MOVAVI Video Converter 8.0 x86 RUS (лекарство в комплекте)
http://depositfiles.com/files/j70fqygpy

KERIO Mail Server 6.7.1.7762 x86 RUS (лекарство в комплекте)
http://depositfiles.com/files/rirvzwkr1

----------


## Doctor_RU

AnyDVD_HD_6.6.2.3 (RUS)
http://depositfiles.com/files/61ikxi4yx

WinRAR 3.92 x64 RUS
http://depositfiles.com/files/njjau3v4b

----------


## wese

Название: Свежий софт 2009-2010
Год выпуска: 2010
Платформа: Windows
Язык: Русский
Таблетка: Не требуется
Официальный сайт: www.wese.ru

*Описание сборки:*
Сборка новейших программ 2009 и 2010 года. В сборку не входят, излишни программы, там находится стандартный софт для каждого из нас!

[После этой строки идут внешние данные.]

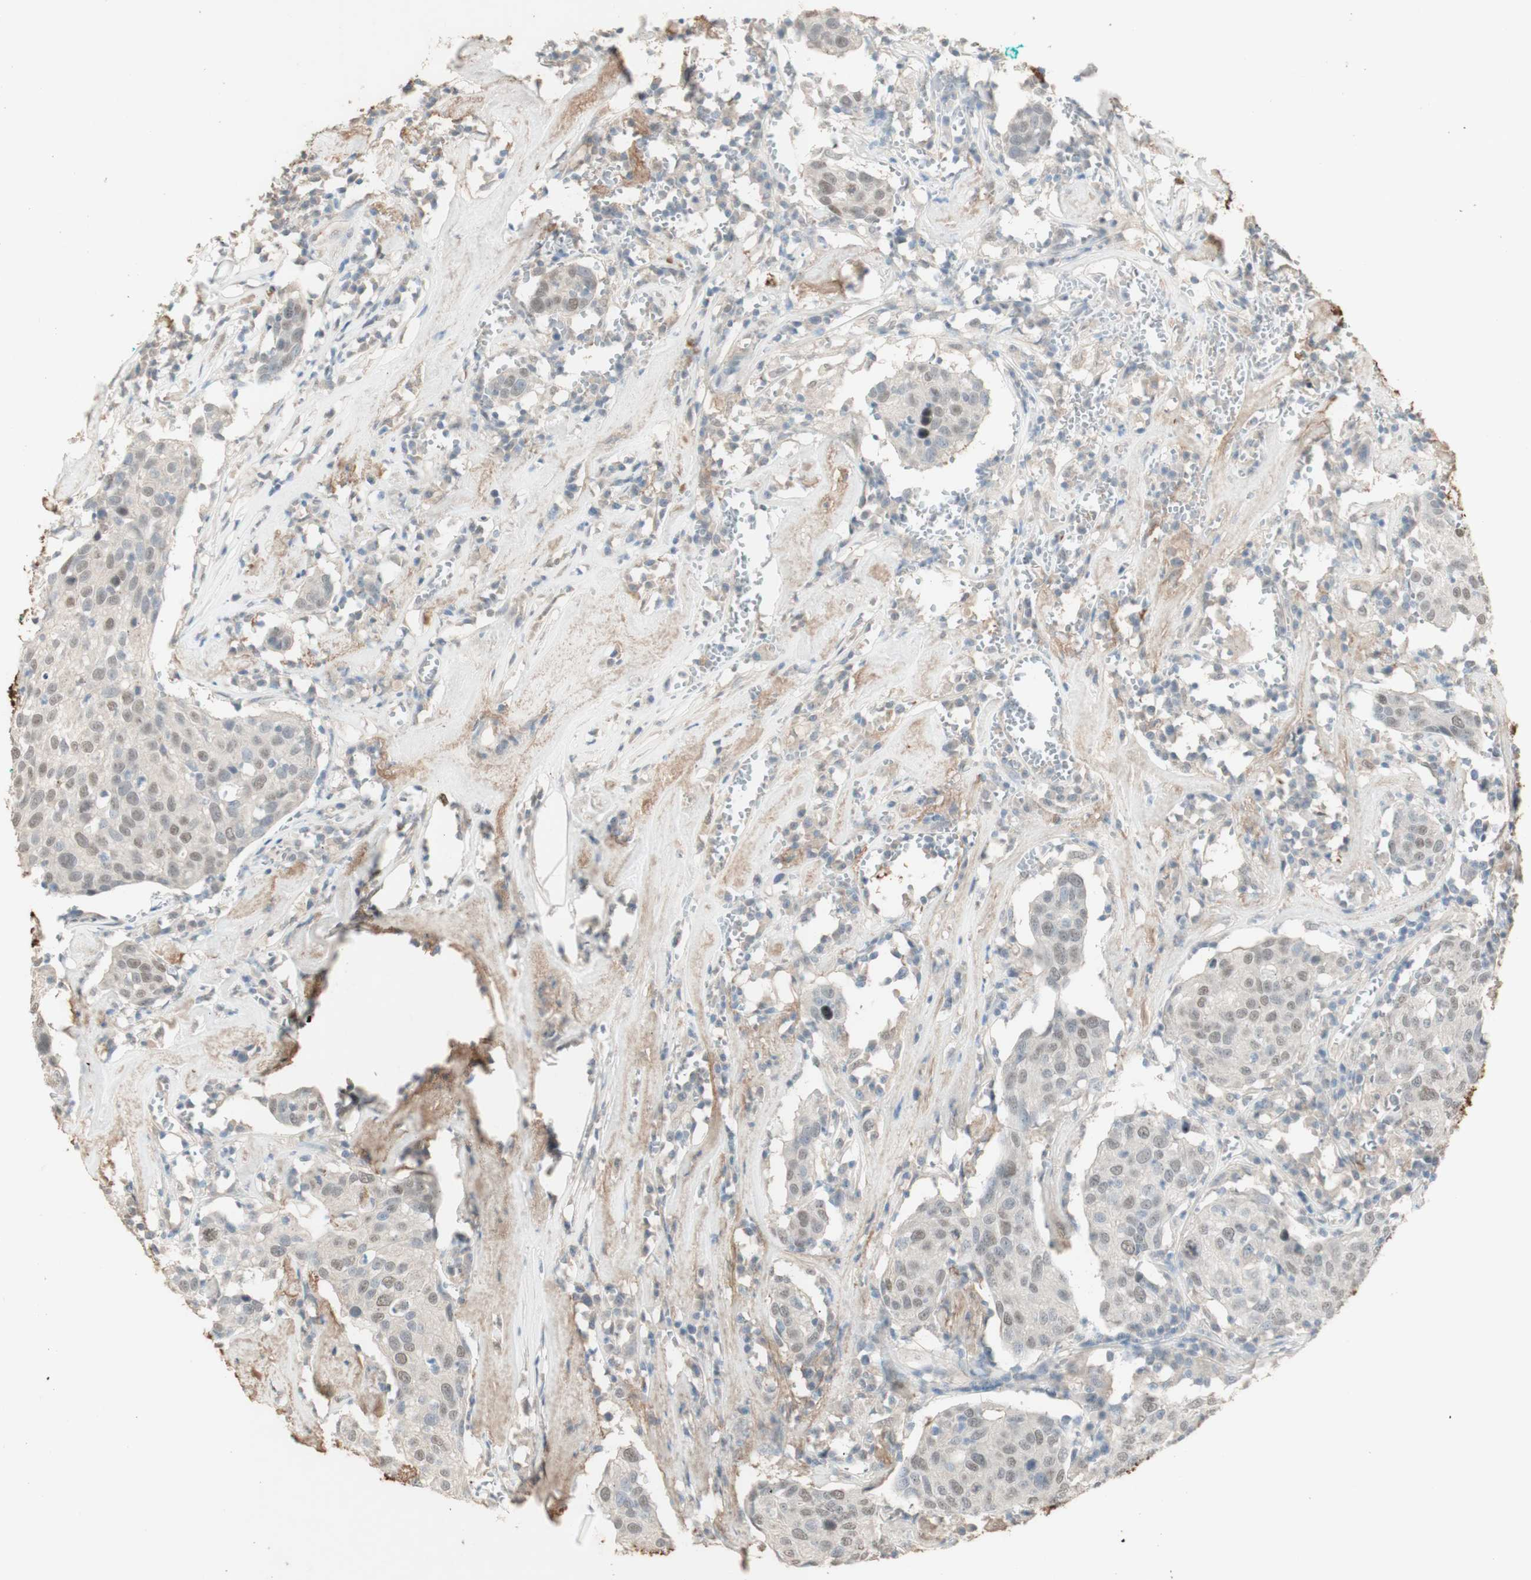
{"staining": {"intensity": "weak", "quantity": "<25%", "location": "nuclear"}, "tissue": "head and neck cancer", "cell_type": "Tumor cells", "image_type": "cancer", "snomed": [{"axis": "morphology", "description": "Adenocarcinoma, NOS"}, {"axis": "topography", "description": "Salivary gland"}, {"axis": "topography", "description": "Head-Neck"}], "caption": "Tumor cells are negative for protein expression in human head and neck adenocarcinoma.", "gene": "MUC3A", "patient": {"sex": "female", "age": 65}}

В каждой папке описание к программе в файле readme.txt!!!

*Содержание диска:*
- Microsoft Office 2007 Ultimate SP2 Rus (2009)
- Microsoft Office 2003 RUS
- Nero 9.4.13.2
- Total Commander 7.50a PowerPack 1.10 Final
- Я.Онлайна и антивирус Касперского! (ключь на халяву)
- Avast! 4.8.1368 Pro Rus (Ноябрь 2009)
- Portable Adobe Photoshop CS4 Final-Extended-RUS 11.0
- Alcohol 120% 1.9.8 Build 9723 Final
- Skype 4.2
- Архиватор 7-Zip 4.65
- Utorrent 2.0 RC2
- FileZilla 3.3.1
- ActiveSync v4.5 (Russian)
- AIMP 2.60 Build 530
- Winamp PRO 5.552 + Portable
- Light Alloy 4.4
- Download Master 5.5.15.1179
- QIP 2005, Build 8095
- ICQ 6.5 build # 2024 от 06.01.10 + rus
- Mozilla Firefox

*Файлы на скачивание:*
Патч 1 - http://download.wese.ru/soft.part1.rar (976,5 МБ)
Патч 2 - http://downloads.faile.su/soft.part2.rar (976,5 МБ)
Патч 3 - http://download.wese.ru/soft.part3.rar (297,4 МБ)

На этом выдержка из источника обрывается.